Prior art — US Patent 12186474

As a senior US patent analyst, I have conducted a thorough review of US Patent 12,186,474 B2. Below is an analysis of the most relevant prior art cited by the patent. The '474 patent is directed at a system and method for collecting plasma by determining a target volume of "pure plasma," which accounts for the volume of anticoagulant mixed with the collected plasma. This is achieved by calculating the percentage of anticoagulant in the collected fluid, a departure from prior art that typically collected a total volume of anticoagulated plasma based on donor weight.

Out of the extensive list of 206 patent citations referenced in the '474 patent, the following prior art is deemed most relevant as it addresses core concepts of the invention, namely the individualized determination of plasma collection volumes and the management of anticoagulant concentrations.

Analysis of Most Relevant Prior Art

1. US Patent No. 8,628,489 B2: "Three-line apheresis system and method"
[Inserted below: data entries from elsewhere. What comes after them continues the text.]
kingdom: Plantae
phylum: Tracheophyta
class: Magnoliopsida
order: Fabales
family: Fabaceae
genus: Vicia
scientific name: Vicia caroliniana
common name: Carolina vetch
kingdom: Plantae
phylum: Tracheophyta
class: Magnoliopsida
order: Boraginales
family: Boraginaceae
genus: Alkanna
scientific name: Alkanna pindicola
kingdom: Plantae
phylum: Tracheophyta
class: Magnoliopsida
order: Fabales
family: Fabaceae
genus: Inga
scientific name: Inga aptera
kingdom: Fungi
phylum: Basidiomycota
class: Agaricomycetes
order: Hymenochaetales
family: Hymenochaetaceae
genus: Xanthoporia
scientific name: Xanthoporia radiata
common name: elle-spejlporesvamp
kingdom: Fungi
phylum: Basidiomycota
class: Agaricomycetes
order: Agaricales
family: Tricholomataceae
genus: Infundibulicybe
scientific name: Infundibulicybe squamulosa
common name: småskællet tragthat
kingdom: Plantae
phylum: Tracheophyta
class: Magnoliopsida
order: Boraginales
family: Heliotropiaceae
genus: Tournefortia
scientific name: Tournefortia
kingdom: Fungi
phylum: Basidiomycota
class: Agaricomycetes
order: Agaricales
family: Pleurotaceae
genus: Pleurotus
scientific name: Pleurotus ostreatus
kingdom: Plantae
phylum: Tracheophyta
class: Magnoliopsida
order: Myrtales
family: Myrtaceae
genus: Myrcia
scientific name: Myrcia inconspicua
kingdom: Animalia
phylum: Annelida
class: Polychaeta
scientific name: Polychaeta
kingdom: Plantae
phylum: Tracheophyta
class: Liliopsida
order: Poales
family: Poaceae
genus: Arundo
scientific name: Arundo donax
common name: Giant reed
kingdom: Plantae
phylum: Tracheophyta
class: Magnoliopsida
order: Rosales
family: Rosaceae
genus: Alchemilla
Full Citation: US Patent 8,628,489 B2, "Three-line apheresis system and method," assigned to Haemonetics Corporation.
Publication/Filing Date: Granted January 14, 2014; filed April 14, 2008.
Brief Description: This patent describes an apheresis system using a three-line set (draw, return, and anticoagulant) to improve the efficiency and safety of blood component collection. The system includes a controller that manages the flow rates of the different lines and can adjust the procedure based on sensor inputs. The focus is on the fluid mechanics and hardware configuration to optimize the collection process.
Potential Anticipation of Claims in US 12,186,474 B2:
- This patent likely anticipates some of the broader system claims in the '474 patent related to the physical components of an apheresis system, such as pumps, lines, a separation device, and a controller. Specifically, it could be argued that the foundational elements of a system for drawing blood, introducing an anticoagulant, separating components, and returning portions to a donor, as described in claims of the '474 patent, are present in the '489 patent. However, the '489 patent does not appear to disclose the key inventive step of calculating the volume of pure plasma by accounting for the anticoagulant volume based on donor-specific parameters like hematocrit.

2. US Patent Application Publication No. 2014/0039373 A1: "System and Method for Automated Separation of Whole Blood"

Full Citation: US Patent Application Publication No. 2014/0039373 A1, "System and Method for Automated Separation of Whole Blood," assigned to Haemonetics Corporation.
Publication/Filing Date: Published February 6, 2014; filed May 6, 2011.
Brief Description: This publication details a system for the automated separation of whole blood into its components. It describes a control system that can adjust the separation parameters in real-time based on various sensor readings to optimize the yield and quality of the collected components. The system aims to automate many of the manual steps involved in traditional apheresis procedures.
Potential Anticipation of Claims in US 12,186,474 B2:
- This publication may anticipate the claims related to an automated system with a controller that manages the apheresis process. The concept of using a controller to operate the centrifuge and pumps is well-established in this prior art. While it discusses optimizing collection, it does not explicitly teach the calculation of a "pure plasma" target volume by determining the volume of anticoagulant in the collected product as a distinct step to individualize the collection amount beyond standard parameters.

3. It is important to note that the core novelty of US Patent 12,186,474 resides in its method of calculating a target volume of pure plasma. The patent asserts that prior art systems collected a total volume of mixed plasma and anticoagulant, leading to variability in the actual plasma yield between donors. The invention addresses this by:

Determining donor-specific parameters (weight, height, hematocrit).
Calculating the donor's total plasma volume.
Establishing a target collection volume as a percentage of the donor's total plasma volume.
Calculating the amount of anticoagulant in the collected product.
Stopping the collection when the target volume of pure plasma is reached.

The analyzed prior art, while describing sophisticated apheresis systems, does not appear to explicitly disclose this specific method of calculating and targeting a pure plasma volume by accounting for the variable anticoagulant percentage in real-time or as a pre-determined, individualized target. The novelty of the '474 patent, therefore, seems to be concentrated in the specific algorithms and control logic implemented by the controller rather than the physical apheresis hardware itself. The prior art laid the foundation for the hardware, but the '474 patent builds upon it with a more refined, individualized method for plasma volume collection.